Six former Woolies in and around London
While staying in London a couple of weekends ago, Alworths in Amersham (above) wasn’t the only former Woolworths I managed to visit…
Having arrived at King’s Cross, first stop was the St George’s Centre in Harrow, where the large, two-storey former Woolies (store #1198) is still empty. However, Peacocks and Sports Direct are reported to be moving into some of the space, while TK Maxx apparently plans to extend its existing store.
The supposed presence of Woolworths is still announced on the outside of the shopping centre.
A little further along the Metropolitan line, the old Woolies in the attractive suburb of Pinner (store #706) – seen here in its former guise – is now a Poundstar discount store. It opened as a Woolworths on 8 October 1937, and closed following the chain’s 2008 collapse.
Having travelled to the end of the line at Amersham, there was time on the return journey to pay a visit to the old Woolworths in Edgware Road (store #2031). In June 2008, just a few months prior to Woolies’ collapse into administration, the 21,000 sq ft Edgware Road store was one of four Woolworths stores in London to be acquired by Waitrose.

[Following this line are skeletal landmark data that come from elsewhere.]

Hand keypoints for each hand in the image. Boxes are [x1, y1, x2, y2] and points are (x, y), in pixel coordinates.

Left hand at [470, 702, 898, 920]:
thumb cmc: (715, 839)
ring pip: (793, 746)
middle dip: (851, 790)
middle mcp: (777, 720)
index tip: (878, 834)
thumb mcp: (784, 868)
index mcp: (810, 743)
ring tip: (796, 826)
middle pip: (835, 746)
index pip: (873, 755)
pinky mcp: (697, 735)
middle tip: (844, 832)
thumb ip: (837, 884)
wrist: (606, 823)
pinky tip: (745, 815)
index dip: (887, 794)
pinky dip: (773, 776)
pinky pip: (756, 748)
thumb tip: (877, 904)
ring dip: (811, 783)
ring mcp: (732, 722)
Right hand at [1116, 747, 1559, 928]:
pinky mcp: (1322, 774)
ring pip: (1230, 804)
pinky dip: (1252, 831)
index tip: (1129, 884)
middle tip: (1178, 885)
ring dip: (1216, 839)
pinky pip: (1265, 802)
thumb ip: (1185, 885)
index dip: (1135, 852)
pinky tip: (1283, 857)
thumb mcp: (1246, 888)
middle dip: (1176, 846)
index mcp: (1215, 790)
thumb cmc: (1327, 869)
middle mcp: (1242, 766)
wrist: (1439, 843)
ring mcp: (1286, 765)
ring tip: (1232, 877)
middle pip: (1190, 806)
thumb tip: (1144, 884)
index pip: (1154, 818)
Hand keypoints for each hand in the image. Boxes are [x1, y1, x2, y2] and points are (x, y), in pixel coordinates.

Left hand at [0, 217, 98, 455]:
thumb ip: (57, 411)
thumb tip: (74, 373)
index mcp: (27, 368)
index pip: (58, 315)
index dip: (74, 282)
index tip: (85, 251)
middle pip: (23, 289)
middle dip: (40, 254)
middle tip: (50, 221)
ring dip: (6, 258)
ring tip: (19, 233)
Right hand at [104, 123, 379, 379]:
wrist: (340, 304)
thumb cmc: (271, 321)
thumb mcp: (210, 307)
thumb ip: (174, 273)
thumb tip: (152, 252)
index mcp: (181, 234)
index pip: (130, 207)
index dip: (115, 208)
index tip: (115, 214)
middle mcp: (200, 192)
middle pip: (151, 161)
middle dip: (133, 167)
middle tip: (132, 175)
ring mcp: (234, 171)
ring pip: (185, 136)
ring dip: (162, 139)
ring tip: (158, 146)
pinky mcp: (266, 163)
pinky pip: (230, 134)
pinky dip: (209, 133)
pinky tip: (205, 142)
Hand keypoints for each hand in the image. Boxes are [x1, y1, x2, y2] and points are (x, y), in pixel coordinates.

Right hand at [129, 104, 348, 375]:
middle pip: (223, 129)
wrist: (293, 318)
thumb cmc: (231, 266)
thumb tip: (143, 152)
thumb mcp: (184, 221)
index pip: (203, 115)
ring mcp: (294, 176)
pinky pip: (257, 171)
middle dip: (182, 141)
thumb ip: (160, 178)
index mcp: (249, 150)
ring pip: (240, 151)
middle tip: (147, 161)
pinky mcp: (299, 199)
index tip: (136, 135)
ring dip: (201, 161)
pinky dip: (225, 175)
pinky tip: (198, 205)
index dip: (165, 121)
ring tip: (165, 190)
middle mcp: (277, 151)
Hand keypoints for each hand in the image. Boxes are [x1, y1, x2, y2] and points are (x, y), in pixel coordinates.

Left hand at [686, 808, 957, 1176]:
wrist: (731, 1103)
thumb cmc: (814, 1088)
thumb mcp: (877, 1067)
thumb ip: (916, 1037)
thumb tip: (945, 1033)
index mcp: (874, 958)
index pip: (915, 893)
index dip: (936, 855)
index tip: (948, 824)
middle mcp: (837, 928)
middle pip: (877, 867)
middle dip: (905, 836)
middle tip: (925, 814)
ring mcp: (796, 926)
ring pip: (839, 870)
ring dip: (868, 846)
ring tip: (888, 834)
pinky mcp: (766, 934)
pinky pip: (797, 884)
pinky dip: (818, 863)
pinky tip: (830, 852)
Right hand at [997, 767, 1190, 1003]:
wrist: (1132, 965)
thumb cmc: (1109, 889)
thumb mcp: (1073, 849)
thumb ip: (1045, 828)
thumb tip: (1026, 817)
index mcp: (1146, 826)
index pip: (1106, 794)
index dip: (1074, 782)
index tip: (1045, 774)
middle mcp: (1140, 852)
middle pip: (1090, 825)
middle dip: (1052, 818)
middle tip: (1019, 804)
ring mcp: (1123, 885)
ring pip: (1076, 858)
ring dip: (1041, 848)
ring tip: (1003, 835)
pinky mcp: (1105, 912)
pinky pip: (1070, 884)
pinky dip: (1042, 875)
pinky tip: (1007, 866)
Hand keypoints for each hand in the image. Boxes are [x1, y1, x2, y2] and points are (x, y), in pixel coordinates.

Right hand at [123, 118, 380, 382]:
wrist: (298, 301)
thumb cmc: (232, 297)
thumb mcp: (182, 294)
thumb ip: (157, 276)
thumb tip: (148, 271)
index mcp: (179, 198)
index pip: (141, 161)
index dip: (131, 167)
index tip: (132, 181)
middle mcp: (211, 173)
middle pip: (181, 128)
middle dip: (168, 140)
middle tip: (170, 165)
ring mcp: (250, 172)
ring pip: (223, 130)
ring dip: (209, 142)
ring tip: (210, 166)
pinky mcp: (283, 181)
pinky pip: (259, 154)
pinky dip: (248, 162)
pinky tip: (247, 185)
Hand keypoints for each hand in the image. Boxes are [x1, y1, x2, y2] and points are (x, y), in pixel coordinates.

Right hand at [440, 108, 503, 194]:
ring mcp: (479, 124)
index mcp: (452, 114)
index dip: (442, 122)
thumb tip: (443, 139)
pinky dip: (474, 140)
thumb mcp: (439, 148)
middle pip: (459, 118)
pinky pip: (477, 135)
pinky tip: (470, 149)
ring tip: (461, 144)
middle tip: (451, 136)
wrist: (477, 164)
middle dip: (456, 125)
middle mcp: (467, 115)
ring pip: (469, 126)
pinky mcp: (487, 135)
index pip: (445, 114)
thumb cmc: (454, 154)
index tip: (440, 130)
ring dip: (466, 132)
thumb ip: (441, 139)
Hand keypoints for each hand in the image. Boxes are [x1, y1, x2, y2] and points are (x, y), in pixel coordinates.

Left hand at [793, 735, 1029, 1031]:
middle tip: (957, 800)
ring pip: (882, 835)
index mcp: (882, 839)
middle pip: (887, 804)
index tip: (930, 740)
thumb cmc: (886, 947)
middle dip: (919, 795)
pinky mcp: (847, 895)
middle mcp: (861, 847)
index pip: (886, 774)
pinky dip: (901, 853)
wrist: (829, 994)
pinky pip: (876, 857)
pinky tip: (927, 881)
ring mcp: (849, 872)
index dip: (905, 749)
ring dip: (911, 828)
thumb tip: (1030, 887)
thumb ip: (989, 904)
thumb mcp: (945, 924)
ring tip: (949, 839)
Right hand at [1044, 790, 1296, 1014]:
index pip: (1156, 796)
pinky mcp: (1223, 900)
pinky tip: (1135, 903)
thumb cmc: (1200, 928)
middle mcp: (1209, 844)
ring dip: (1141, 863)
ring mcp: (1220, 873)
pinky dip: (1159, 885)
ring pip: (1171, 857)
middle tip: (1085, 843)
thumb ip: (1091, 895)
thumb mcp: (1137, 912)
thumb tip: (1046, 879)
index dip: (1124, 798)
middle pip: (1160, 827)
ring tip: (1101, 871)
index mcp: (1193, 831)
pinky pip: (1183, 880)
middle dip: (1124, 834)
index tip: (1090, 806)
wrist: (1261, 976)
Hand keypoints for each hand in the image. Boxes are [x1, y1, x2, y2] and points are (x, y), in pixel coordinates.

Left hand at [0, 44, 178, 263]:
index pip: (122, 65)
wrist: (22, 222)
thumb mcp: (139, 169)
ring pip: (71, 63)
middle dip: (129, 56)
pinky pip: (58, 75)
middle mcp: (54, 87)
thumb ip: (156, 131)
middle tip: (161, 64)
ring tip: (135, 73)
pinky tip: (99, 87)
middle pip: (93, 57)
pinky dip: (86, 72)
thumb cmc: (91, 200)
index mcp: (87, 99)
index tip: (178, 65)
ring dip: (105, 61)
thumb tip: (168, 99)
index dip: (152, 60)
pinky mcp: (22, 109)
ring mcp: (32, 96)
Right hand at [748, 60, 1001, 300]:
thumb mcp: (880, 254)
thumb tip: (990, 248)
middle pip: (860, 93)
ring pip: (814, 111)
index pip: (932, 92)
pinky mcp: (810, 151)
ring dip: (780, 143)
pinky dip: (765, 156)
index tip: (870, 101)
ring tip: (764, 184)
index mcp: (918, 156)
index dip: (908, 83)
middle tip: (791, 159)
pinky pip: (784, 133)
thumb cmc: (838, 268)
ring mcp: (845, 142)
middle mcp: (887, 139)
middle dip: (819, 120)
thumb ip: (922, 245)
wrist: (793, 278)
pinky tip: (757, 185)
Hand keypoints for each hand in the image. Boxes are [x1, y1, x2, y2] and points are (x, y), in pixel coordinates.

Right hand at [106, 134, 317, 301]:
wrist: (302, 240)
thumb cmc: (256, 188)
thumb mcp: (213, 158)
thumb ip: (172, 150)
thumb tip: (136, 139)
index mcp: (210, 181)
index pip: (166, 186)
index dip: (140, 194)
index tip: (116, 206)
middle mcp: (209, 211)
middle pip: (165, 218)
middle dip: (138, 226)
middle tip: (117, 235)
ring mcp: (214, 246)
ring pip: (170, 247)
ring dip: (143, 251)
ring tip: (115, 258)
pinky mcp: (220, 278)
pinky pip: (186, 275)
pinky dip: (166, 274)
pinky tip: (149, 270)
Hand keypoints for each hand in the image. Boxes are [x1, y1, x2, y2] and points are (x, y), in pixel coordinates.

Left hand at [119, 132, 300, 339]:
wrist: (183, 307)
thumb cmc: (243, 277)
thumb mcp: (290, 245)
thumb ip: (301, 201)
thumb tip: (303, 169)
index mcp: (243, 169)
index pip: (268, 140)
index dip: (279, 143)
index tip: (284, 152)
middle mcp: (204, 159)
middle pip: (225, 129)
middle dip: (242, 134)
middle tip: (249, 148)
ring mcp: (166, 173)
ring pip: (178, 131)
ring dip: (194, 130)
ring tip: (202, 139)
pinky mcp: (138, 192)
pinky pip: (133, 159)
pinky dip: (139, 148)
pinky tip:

According to the Woolworths nostalgia site 100thBirthday.co.uk, a Woolworths store first opened on the Edgware Road site on 21 March 1914, with an extension built in 1936. In 2000, it became one of the first pilot stores for the short-lived Woolworths General Store format, which apparently accounts for its renumbering to store number 2031 (for an explanation of Woolworths store numbers, check out this post from a couple of days ago).
Next stop was a store, at 120/122 Brentford High Street (store #829) that bears no architectural clues of ever being a Woolworths; indeed, I only knew it ever existed by speculatively Googling ‘Brentford Woolworths’ in advance of my stay in the suburb’s Premier Inn, and happening upon a postcard image of the store from the 1950s.
The ‘F W Woolworth’ fascia can be seen to the right of the picture, in the (then) modern County Parade. The store must have been fairly new when the photo was taken, given that it only opened in March 1954.
Sadly, Woolworths’ presence on Brentford High Street was fairly brief, on the scale of things; 100thBirthday.co.uk reports that “the store did not prosper in the 1960s and was among the first stores to be closed on economic grounds during a review in 1974”.
Here’s a similar view today – by comparing the details of the two shots, and the street numbers, it looks like Woolworths would have been where the Vanity Lounge, Ouch Tattoo & Piercing and Law for All units are today.
Last but not least, it wouldn’t have been possible to visit London without checking out one of the former Woolworths that’s now a Clas Ohlson. Step forward Kingston-upon-Thames (store #43), where Woolworths occupied the Market Street site from 5 May 1931 until the firm’s collapse 18 months ago.
Having repeatedly called for Clas Ohlson to come to Newcastle, I’m pleased to say that the actual store experience lived up to my expectations. The unit has been comprehensively refitted to remove any sense that it was ever a Woolworths – the opposite, it must be said, of Alworths in Amersham – creating an interior that is cool, modern, and attractively lit.
In terms of product range, the store is the eclectic mix of “modern hardware” that Clas Ohlson seems to have made its own – perhaps not so much a “chic Woolworths” as a hybrid of Robert Dyas, Maplin and Lakeland, with an inevitable Ikea-esque whiff of Sweden in the store’s look and feel.
I’d certainly look forward to paying another, longer visit to Clas Ohlson, though the distance to Kingston means that the recently-opened Leeds or Liverpool stores may be more likely targets. However, give the press release from yesterday which states that “Clas Ohlson plans… 17-22 new stores during the 2010/2011 financial year, of which 6-10 in the UK”, perhaps that longed-for Newcastle branch will yet be forthcoming.